The wind quickly decreased but continued blowing at better than 20 knots for another three hours, and visibility remained near nil. During that time, I utilized radar and loran (this was 1982, before GPS). I was always aware of my position and was able to maneuver around Montauk Point and into calm water. Eventually, we made it safely into the inlet, which opens to the north and is thus protected from a southwest blow.
While that particular storm was unusual, the tactics I followed would be appropriate for more conventional storms. First, I made it my business to know my exact position. Then, I carefully weighed the pros and cons of trying to outrun the storm to get to a safer place. The desire to get home at any cost has, over the years, been responsible for the loss of life and equipment.
A skipper must consider a number of things when making a decision to ride out a storm or run for home. Many boat owners ask me about lightning. Yes, boats are occasionally hit by lightning, but running from a storm does not reduce the possibility of a strike. And the chance of being hit by lightning, while not a pleasing thought, is relatively remote. The dangers inherent in running from a storm far exceed the chance of a lightning strike.
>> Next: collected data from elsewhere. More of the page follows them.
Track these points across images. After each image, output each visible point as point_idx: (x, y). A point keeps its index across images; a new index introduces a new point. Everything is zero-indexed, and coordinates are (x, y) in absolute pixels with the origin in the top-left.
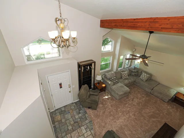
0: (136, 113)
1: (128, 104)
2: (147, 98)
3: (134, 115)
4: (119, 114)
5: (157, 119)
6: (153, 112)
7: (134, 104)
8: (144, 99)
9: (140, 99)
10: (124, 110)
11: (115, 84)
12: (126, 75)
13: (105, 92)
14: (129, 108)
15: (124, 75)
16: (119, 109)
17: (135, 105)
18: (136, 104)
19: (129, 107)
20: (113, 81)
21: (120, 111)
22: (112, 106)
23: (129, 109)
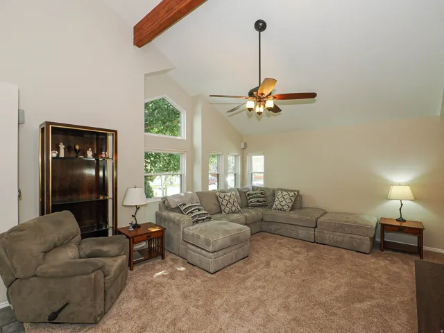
0: (291, 300)
1: (252, 279)
2: (311, 254)
3: (286, 307)
4: (217, 319)
5: (374, 302)
6: (348, 284)
7: (274, 273)
8: (301, 257)
9: (291, 259)
10: (241, 298)
11: (197, 221)
12: (231, 201)
13: (163, 258)
14: (260, 290)
15: (227, 198)
16: (218, 302)
17: (280, 278)
18: (283, 274)
19: (260, 287)
20: (191, 212)
21: (222, 305)
22: (185, 297)
23: (261, 293)
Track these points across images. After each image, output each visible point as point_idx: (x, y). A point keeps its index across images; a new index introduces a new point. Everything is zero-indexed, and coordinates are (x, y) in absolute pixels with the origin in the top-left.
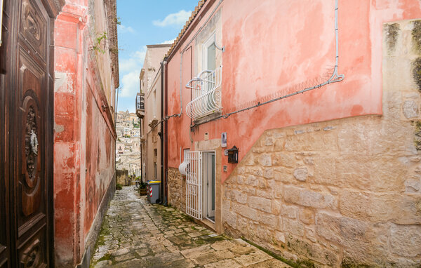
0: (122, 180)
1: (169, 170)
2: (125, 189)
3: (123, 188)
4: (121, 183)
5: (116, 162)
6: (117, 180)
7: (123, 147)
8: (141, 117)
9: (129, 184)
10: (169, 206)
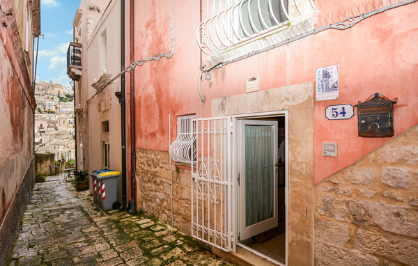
0: (44, 168)
1: (139, 154)
2: (51, 182)
3: (48, 178)
4: (43, 172)
5: (35, 144)
6: (36, 169)
7: (45, 125)
8: (76, 78)
9: (56, 173)
10: (140, 214)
Handling a boat in a gale is a concern of many skippers too. My advice is to determine how your boat rides most comfortably in storm conditions. If there is a lee shore and you’re concerned about being set too close, place the bow into the weather (usually, a degree or two to port or starboard) so it takes the seas with the least uncomfortable motion. If there is adequate sea room downwind, you can run ahead of the seas — always slow enough for the seas to outrun the boat — to ensure a comfortable ride. The most dangerous course of action is to let the boat exceed the speed of the seas. This can result in loss of control or broaching.
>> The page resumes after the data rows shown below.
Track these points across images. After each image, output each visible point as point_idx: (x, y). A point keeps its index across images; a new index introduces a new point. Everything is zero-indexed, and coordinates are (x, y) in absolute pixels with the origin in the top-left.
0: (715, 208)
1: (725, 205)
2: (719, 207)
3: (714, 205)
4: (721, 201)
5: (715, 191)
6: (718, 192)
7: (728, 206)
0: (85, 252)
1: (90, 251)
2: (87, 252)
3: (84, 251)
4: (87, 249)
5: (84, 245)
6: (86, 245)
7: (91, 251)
One boat did capsize off Montauk the day that white squall hit, and two other boats were run ashore, although, fortunately, with no serious injuries. There were also a number of Mayday calls on Channel 16, and the majority were from skippers who were unable to transmit their exact position. Back then, determining position wasn’t the GPS-fueled science it is now, which means skippers today have no reason not to be prepared to transmit their exact position at all times.